Beware any contractor that tells you they can just spray it with a bleach/water mix. They do NOT know what they’re talking about!

Since household bleach is about 99% water and 1% active ingredient, if you spray or wipe it on the wood in the crawl space you will kill what’s on the surface, but end up adding more moisture to the wood.

Further, the chemical structure of bleach (sodium hypochlorite) actually prevents it from absorbing into the wood. The water soaks in, the ‘bleach’ sits on the surface gassing off.

Read that carefully! Molds/mildews need moisture, and when you treat your crawl space with bleach you give the wood more moisture! I’ve had homeowners ‘go cheap’ to remove fungi by spraying with bleach, and called me a couple of weeks later complaining the problem was worse!

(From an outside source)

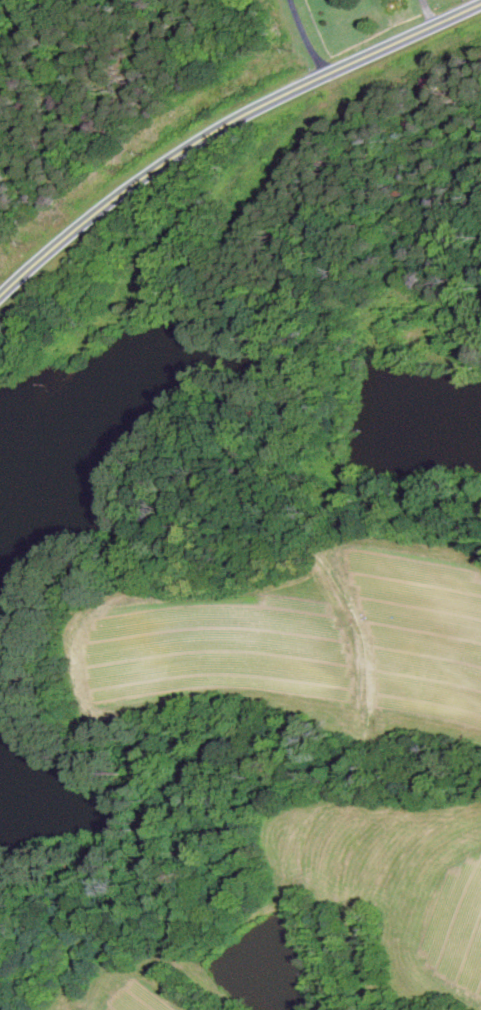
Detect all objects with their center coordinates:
road: (428, 13)
road: (306, 38)
road: (226, 127)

Want more proof? OSHA no longer recognizes bleach as an appropriate treatment and the EPA edited their guidelines to remove bleach as a remediation method.

Either use a professional and have it re-mediated or at least go to your home improvement store and buy a real mold removal chemical.

Most importantly, you might kill it but you need to address the conditions that allow enough moisture in the wood to grow it!

You can remove the growth, possibly monthly, but if you don’t change the environment that allows it to grow it will consistently come back!

There are anti-microbials that inhibit fungi growth, and these can be sprayed, wiped or rolled on the wood. However, if the conditions are right for growth, these anti-microbials can not stop it forever! I’ve seen homes where the fungi just grows right through it.